Комната в гостинице «Летучий дракон» | страница 59



— Благодарю покорно, я этого не сделаю. Я собираюсь переехать вообще в другую гостиницу; к тому же нет ничего легче, как ездить на ночь в Париж. А что касается сегодняшней ночи, если я и рассчитываю провести ее здесь, все-таки я питаю сладостную надежду, что не улетучусь, как мои предшественники. Однако, вы начали рассказывать еще о каком-то случае. Продолжайте, пожалуйста. Но предварительно надо выпить вина.

Карманьяк рассказал прелюбопытную историю.

— Случилось это, — начал он, — насколько я помню, раньше тех двух случаев. Француз — имени его, к сожалению, уже никто не помнит, — сын негоцианта, остановился в гостинице «Летучий дракон» и был помещен в той же роковой комнате — в вашей комнате, мистер Бекет. Он был не молод — лет за сорок, если быть точным, — и далеко не красив. Здешняя прислуга говорила, что безобразнее его нужно было поискать, но и добродушнее существа не бывало на свете. Он играл на скрипке, пел, писал стихи. Образ жизни вел странный, причудливый. Иногда он день-деньской просиживал в своей комнате за письмом, пением и игрою на скрипке, а ночью отправлялся гулять. Такой чудак! Миллионером он не был, но имел скромный доход — полмиллиончика франков с небольшим, понимаете? Он посоветовался с маклером, как бы поместить свой капитал в заграничных фондах, и всю сумму сполна взял у своего банкира. Таково было положение вещей на момент катастрофы.

— Еще вина, месье Карманьяк, — перебил я его.

— Для храбрости перед ночными призраками, — пояснил Вестлейк, наливая себе полный стакан.

— Ну-с, об этих деньгах больше не было слышно, — продолжал Карманьяк. — Об их обладателе я могу доложить следующее. В первый же вечер после этой финансовой операции его вдруг обуяло поэтическое вдохновение; он позвал тогдашнего содержателя гостиницы и заявил ему, что давно замышлял написать эпопею и намерен приступить к делу в эту же ночь, и посему его ни под каким видом не следует тревожить до девяти часов утра. На столе у него горели две восковые свечи, холодный ужин стоял на подносе, портфель с письменным прибором лежал перед ним открытый, а бумаги, с соответствующим запасом перьев и чернил, хватило бы на целую «Илиаду».

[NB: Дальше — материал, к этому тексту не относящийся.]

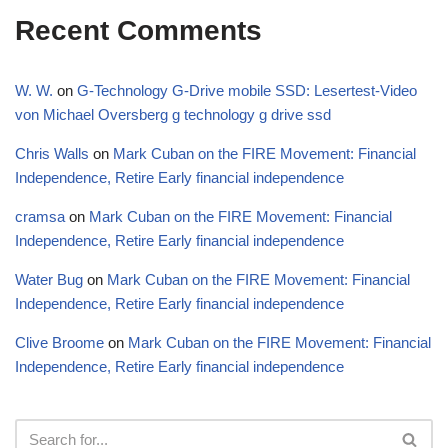
Recent Comments
W. W.
on
G-Technology G-Drive mobile SSD: Lesertest-Video
von Michael Oversberg g technology g drive ssd
Chris Walls
on
Mark Cuban on the FIRE Movement: Financial
Independence, Retire Early financial independence
cramsa
on
Mark Cuban on the FIRE Movement: Financial
Independence, Retire Early financial independence
Water Bug
on
Mark Cuban on the FIRE Movement: Financial
Independence, Retire Early financial independence
Clive Broome
on
Mark Cuban on the FIRE Movement: Financial
Independence, Retire Early financial independence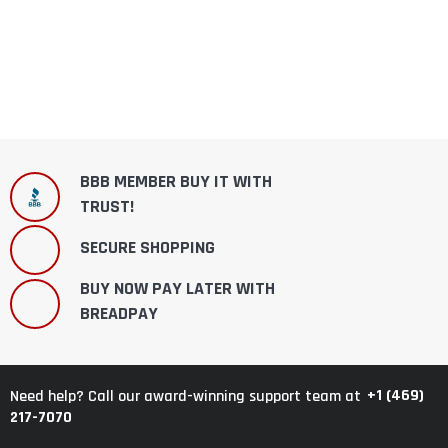
BBB MEMBER BUY IT WITH
TRUST!
SECURE SHOPPING
BUY NOW PAY LATER WITH
BREADPAY
+1 (469)
Need help? Call our award-winning support team at
217-7070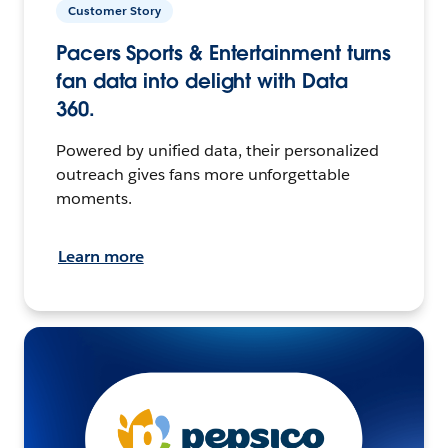
Customer Story
Pacers Sports & Entertainment turns
fan data into delight with Data
360.
Powered by unified data, their personalized
outreach gives fans more unforgettable
moments.
Learn more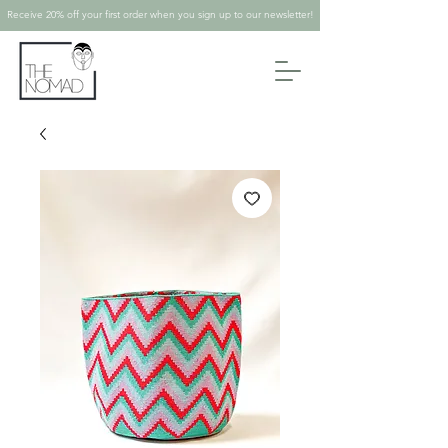
Receive 20% off your first order when you sign up to our newsletter!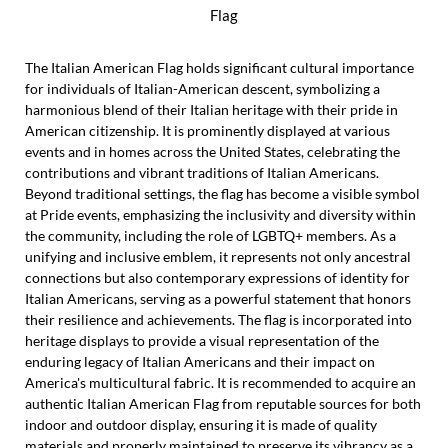
Flag
The Italian American Flag holds significant cultural importance
for individuals of Italian-American descent, symbolizing a
harmonious blend of their Italian heritage with their pride in
American citizenship. It is prominently displayed at various
events and in homes across the United States, celebrating the
contributions and vibrant traditions of Italian Americans.
Beyond traditional settings, the flag has become a visible symbol
at Pride events, emphasizing the inclusivity and diversity within
the community, including the role of LGBTQ+ members. As a
unifying and inclusive emblem, it represents not only ancestral
connections but also contemporary expressions of identity for
Italian Americans, serving as a powerful statement that honors
their resilience and achievements. The flag is incorporated into
heritage displays to provide a visual representation of the
enduring legacy of Italian Americans and their impact on
America's multicultural fabric. It is recommended to acquire an
authentic Italian American Flag from reputable sources for both
indoor and outdoor display, ensuring it is made of quality
materials and properly maintained to preserve its vibrancy as a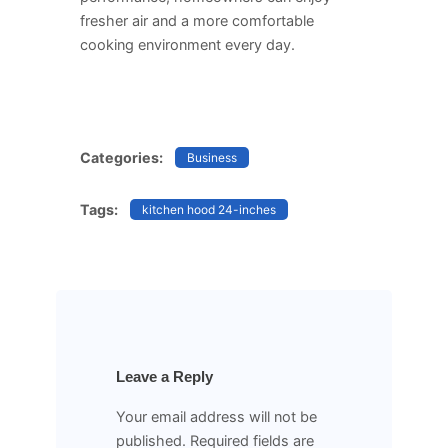
fresher air and a more comfortable
cooking environment every day.
Categories:
Business
Tags:
kitchen hood 24-inches
Leave a Reply
Your email address will not be
published.
Required fields are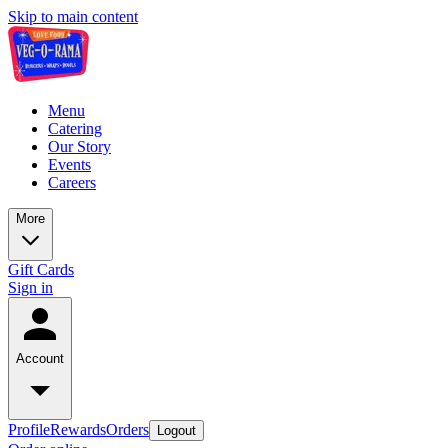
Skip to main content
Menu
Catering
Our Story
Events
Careers
More
Gift Cards
Sign in
Account
Profile
Rewards
Orders
Logout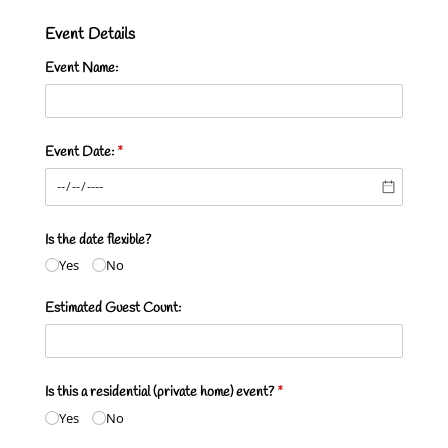
Event Details
Event Name:
Event Date:
(required)
*
Is the date flexible?
Yes
No
Estimated Guest Count:
Is this a residential (private home) event?
(required)
*
Yes
No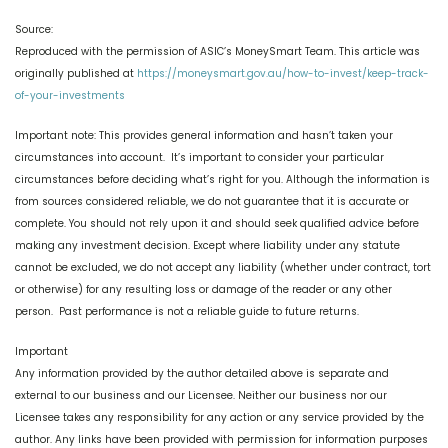
Source:
Reproduced with the permission of ASIC’s MoneySmart Team. This article was
originally published at
https://moneysmart.gov.au/how-to-invest/keep-track-
of-your-investments
Important note: This provides general information and hasn’t taken your
circumstances into account. It’s important to consider your particular
circumstances before deciding what’s right for you. Although the information is
from sources considered reliable, we do not guarantee that it is accurate or
complete. You should not rely upon it and should seek qualified advice before
making any investment decision. Except where liability under any statute
cannot be excluded, we do not accept any liability (whether under contract, tort
or otherwise) for any resulting loss or damage of the reader or any other
person. Past performance is not a reliable guide to future returns.
Important
Any information provided by the author detailed above is separate and
external to our business and our Licensee. Neither our business nor our
Licensee takes any responsibility for any action or any service provided by the
author. Any links have been provided with permission for information purposes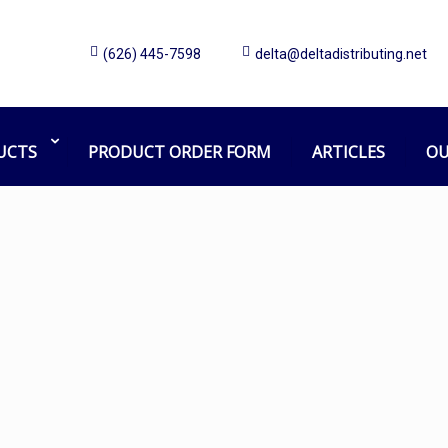
(626) 445-7598
delta@deltadistributing.net
Wet Floor Sign
Home
Products tagged “Wet Floor Sign”
UCTS
PRODUCT ORDER FORM
ARTICLES
OU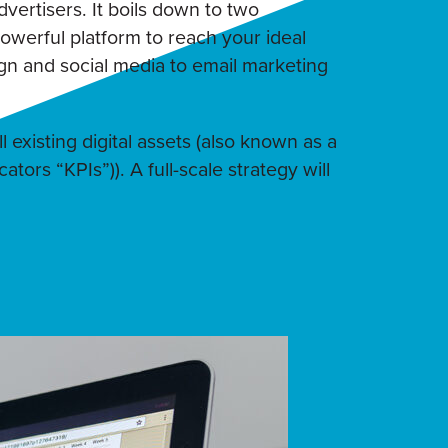
dvertisers. It boils down to two
werful platform to reach your ideal
n and social media to email marketing
 existing digital assets (also known as a
tors “KPIs”)). A full-scale strategy will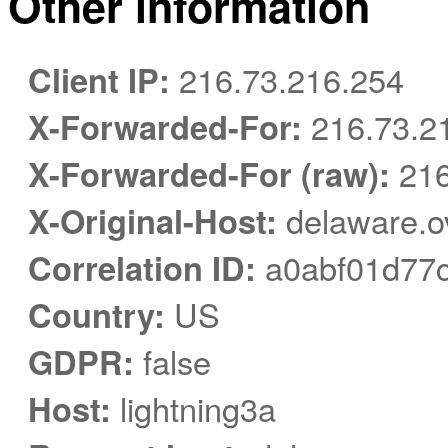
Other information
Client IP:
216.73.216.254
X-Forwarded-For:
216.73.2
X-Forwarded-For (raw):
216
X-Original-Host:
delaware.o
Correlation ID:
a0abf01d77c
Country:
US
GDPR:
false
Host:
lightning3a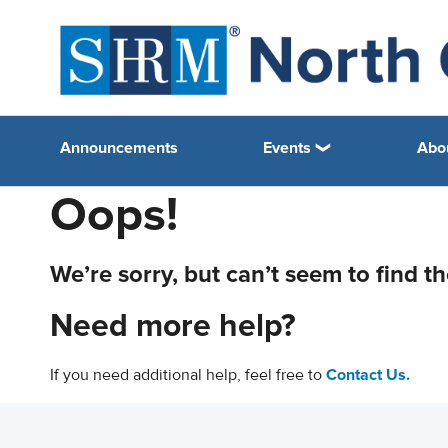
Announcements
Events
Abo
Oops!
We’re sorry, but can’t seem to find t
Need more help?
If you need additional help, feel free to
Contact Us.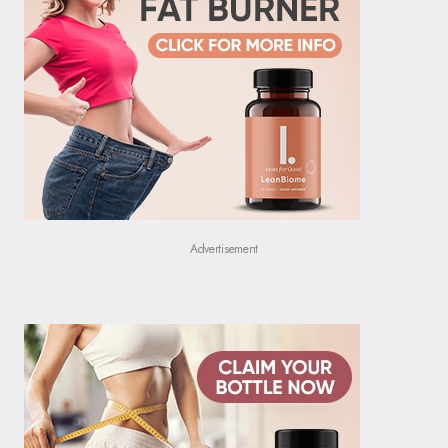
Advertisement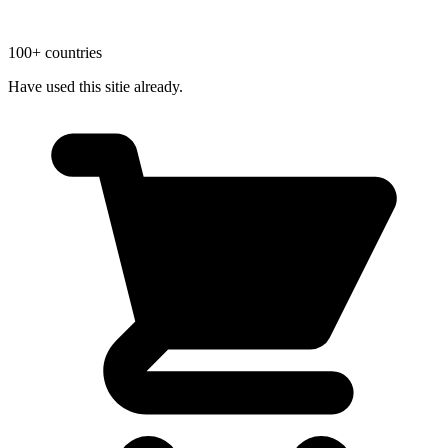
100+ countries
Have used this sitie already.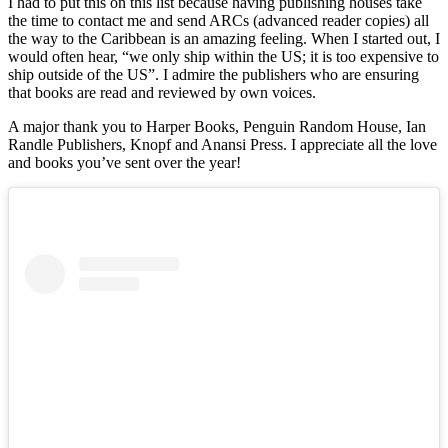
I had to put this on this list because having publishing houses take
the time to contact me and send ARCs (advanced reader copies) all
the way to the Caribbean is an amazing feeling. When I started out, I
would often hear, “we only ship within the US; it is too expensive to
ship outside of the US”. I admire the publishers who are ensuring
that books are read and reviewed by own voices.
A major thank you to Harper Books, Penguin Random House, Ian
Randle Publishers, Knopf and Anansi Press. I appreciate all the love
and books you’ve sent over the year!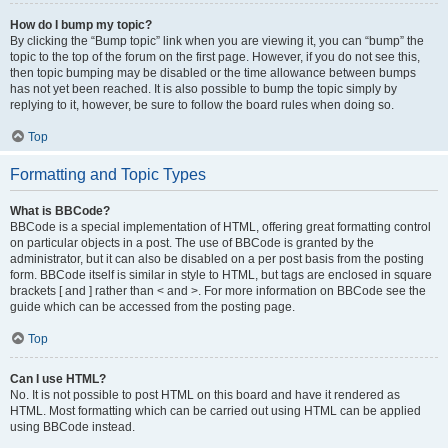
How do I bump my topic?
By clicking the “Bump topic” link when you are viewing it, you can “bump” the
topic to the top of the forum on the first page. However, if you do not see this,
then topic bumping may be disabled or the time allowance between bumps
has not yet been reached. It is also possible to bump the topic simply by
replying to it, however, be sure to follow the board rules when doing so.
Top
Formatting and Topic Types
What is BBCode?
BBCode is a special implementation of HTML, offering great formatting control
on particular objects in a post. The use of BBCode is granted by the
administrator, but it can also be disabled on a per post basis from the posting
form. BBCode itself is similar in style to HTML, but tags are enclosed in square
brackets [ and ] rather than < and >. For more information on BBCode see the
guide which can be accessed from the posting page.
Top
Can I use HTML?
No. It is not possible to post HTML on this board and have it rendered as
HTML. Most formatting which can be carried out using HTML can be applied
using BBCode instead.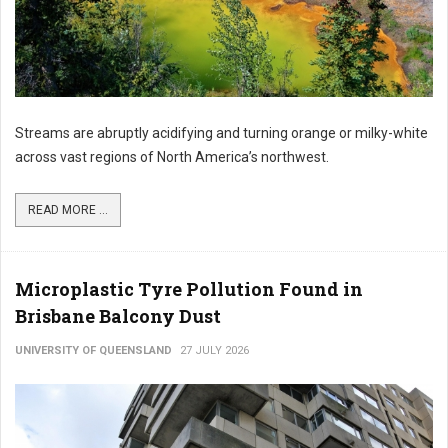
Streams are abruptly acidifying and turning orange or milky-white
across vast regions of North America’s northwest.
READ MORE ...
Microplastic Tyre Pollution Found in
Brisbane Balcony Dust
UNIVERSITY OF QUEENSLAND
27 JULY 2026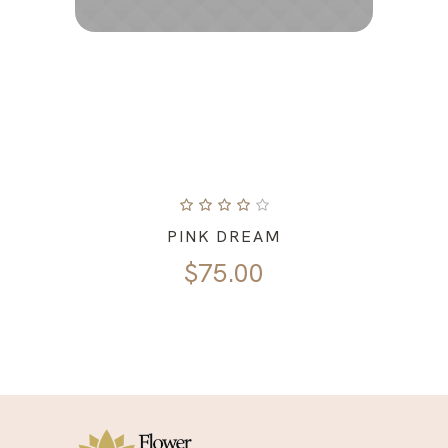
PINK DREAM
$
75.00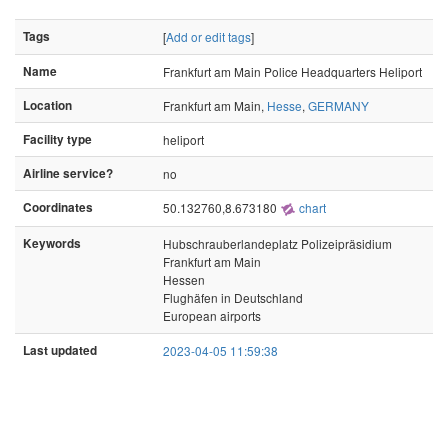
Tags
[
Add or edit tags
]
Name
Frankfurt am Main Police Headquarters Heliport
Location
Frankfurt am Main,
Hesse
,
GERMANY
Facility type
heliport
Airline service?
no
Coordinates
50.132760,8.673180
chart
Keywords
Hubschrauberlandeplatz Polizeipräsidium
Frankfurt am Main
Hessen
Flughäfen in Deutschland
European airports
Last updated
2023-04-05 11:59:38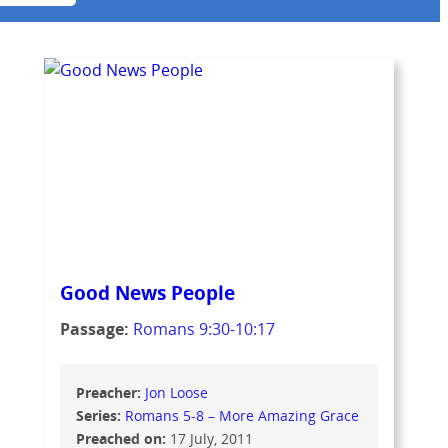
Good News People
Passage:
Romans 9:30-10:17
Preacher:
Jon Loose
Series:
Romans 5-8 – More Amazing Grace
Preached on:
17 July, 2011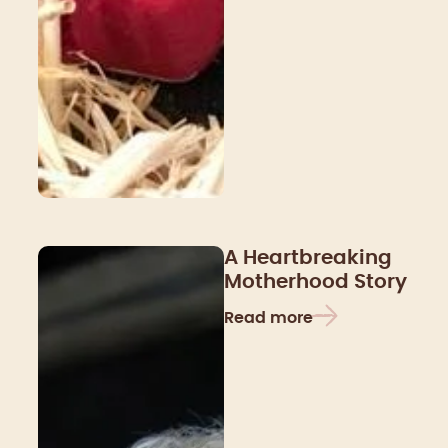
A Heartbreaking
Motherhood Story
Read more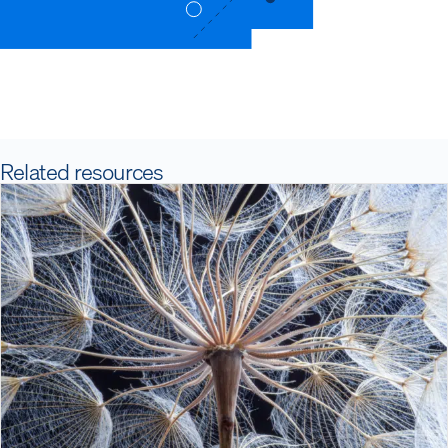
Related resources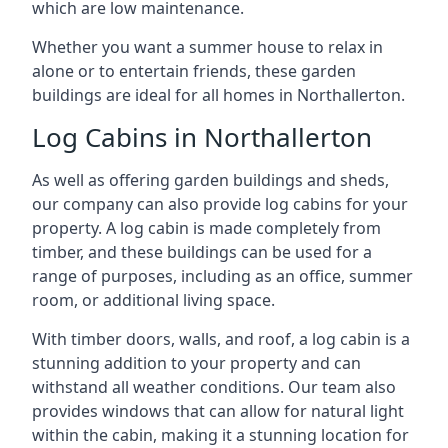
which are low maintenance.
Whether you want a summer house to relax in
alone or to entertain friends, these garden
buildings are ideal for all homes in Northallerton.
Log Cabins in Northallerton
As well as offering garden buildings and sheds,
our company can also provide log cabins for your
property. A log cabin is made completely from
timber, and these buildings can be used for a
range of purposes, including as an office, summer
room, or additional living space.
With timber doors, walls, and roof, a log cabin is a
stunning addition to your property and can
withstand all weather conditions. Our team also
provides windows that can allow for natural light
within the cabin, making it a stunning location for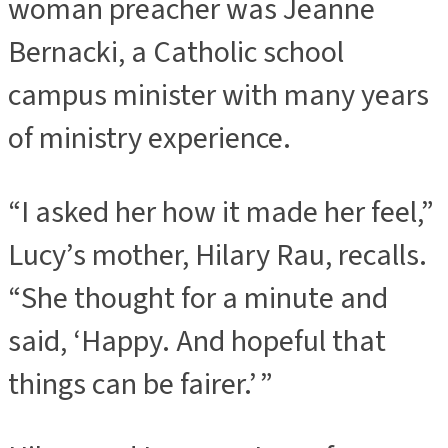
woman preacher was Jeanne
Bernacki, a Catholic school
campus minister with many years
of ministry experience.
“I asked her how it made her feel,”
Lucy’s mother, Hilary Rau, recalls.
“She thought for a minute and
said, ‘Happy. And hopeful that
things can be fairer.’ ”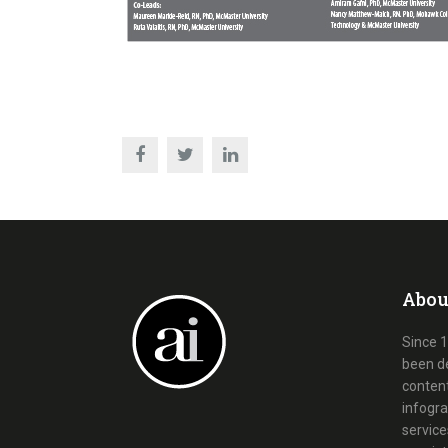
Abou
Since 1
been d
content
infogra
service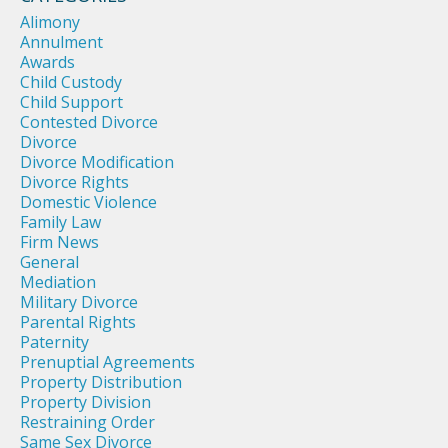
Alimony
Annulment
Awards
Child Custody
Child Support
Contested Divorce
Divorce
Divorce Modification
Divorce Rights
Domestic Violence
Family Law
Firm News
General
Mediation
Military Divorce
Parental Rights
Paternity
Prenuptial Agreements
Property Distribution
Property Division
Restraining Order
Same Sex Divorce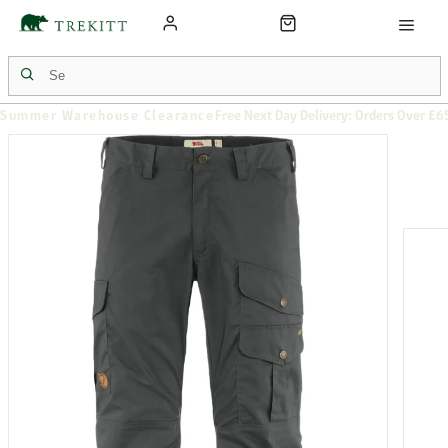
Summer Warehouse Clearance
Free Next Day Delivery: Orders Over £6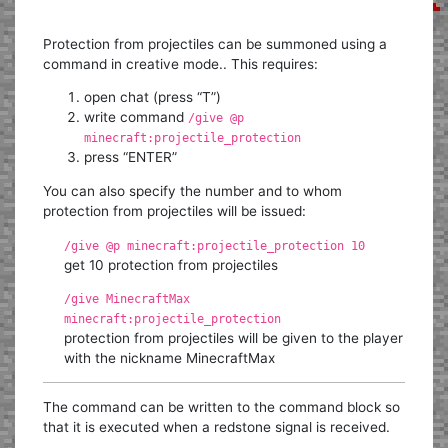
Protection from projectiles can be summoned using a
command in creative mode.. This requires:
open chat (press “T”)
write command
/give @p
minecraft:projectile_protection
press “ENTER”
You can also specify the number and to whom
protection from projectiles will be issued:
/give @p minecraft:projectile_protection 10
get 10 protection from projectiles
/give MinecraftMax
minecraft:projectile_protection
protection from projectiles will be given to the player
with the nickname MinecraftMax
The command can be written to the command block so
that it is executed when a redstone signal is received.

Слуга, который в девять часов вечера относил ему чашку кофе, застал его погруженным в работу — «того и гляди, бумага вспыхнет», как он выразился. Занятый своими мыслями, поэт не поднимал головы, но когда слуга вернулся спустя полчаса, то нашел дверь запертой на ключ, а поэт изнутри крикнул, чтобы его не беспокоили.